The third talked with me during church youth group outings. Her brother, clearly a skeptic, played chess with me, and the piano, stunned me with unconventional ideas – "babies are blobs, not fully formed; I’ll talk to my kid when he’s eight or nine, not before, when he’s smart enough to think intelligently." I remember only 3 outings alone with her. We’d played out an imaginary drama on a playground fire escape; she – the queen above, me – the peon skeptic questioning her authority. I ran holding her hand once. And I listened to her play the piano at her parents’ home. I did far more things with her brother, played chess or went for drives. She was too young, just a high school senior.

And I had other assorted friends. With the car my mother had bought me I would visit others often, playing tennis with one young man, sitting between matches and talking.

It was then, during my days in paradise, that the Draft Board sent me a letter. I’d observed two demonstrations; one at the newspaper office, one at the campus. Happiness colored the atmosphere. Freedom to search for "truth", to question habits, rituals and authority, to express and feel, filled the air. My Mother had given me a "heinie" for the last time. I still kept my hair neat, though a bit longer than she liked.

I’d picked up a hitchhiking young woman who’d camped on the "oval" lawn in front of Main Hall. She was a one-person protest. Her enthusiastic spirit of the "no more war" variety was fascinating. She encouraged me to think about where to stand with regard to the Viet Nam War. I paid closer attention to a local radio talk show on which draft resisters were interviewed. And I talked to friends. Spirited search was invigorating and I was firmly grounded on the edge of adulthood, having just earned more freedom through my degree. I’d put in my time doing the things others told me to do. Now I was set to evaluate and decide how I fit into the scheme of things.

I went to our minister asking him to send a letter to the draft board explaining and defending my developing pacifist convictions. "Jesus was a peacemaker, would not have picked up a gun, gone to war." He refused to honor my request quoting "Render unto Caesar that which is Caesar’s and reminding me that Jesus drove the money changers from the temple with a whip." For an hour I respectfully challenged and disagreed with him. It was I think the first time in my life that I’d had a strong opinion and shared my convictions.
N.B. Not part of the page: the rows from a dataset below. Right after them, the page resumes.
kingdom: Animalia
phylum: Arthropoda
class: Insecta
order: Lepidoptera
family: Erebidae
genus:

I felt a heady self-confidence despite his rejection as I met with the draft board; my friend was waiting outside on the tennis court. I spoke well in requesting my conscientious objector status. The Draft was, without a doubt - subjugation, having nothing to do with "freedom". Students just released from "the system" were being asked to resubmit for a dubious purpose. They questioned and I answered with conviction.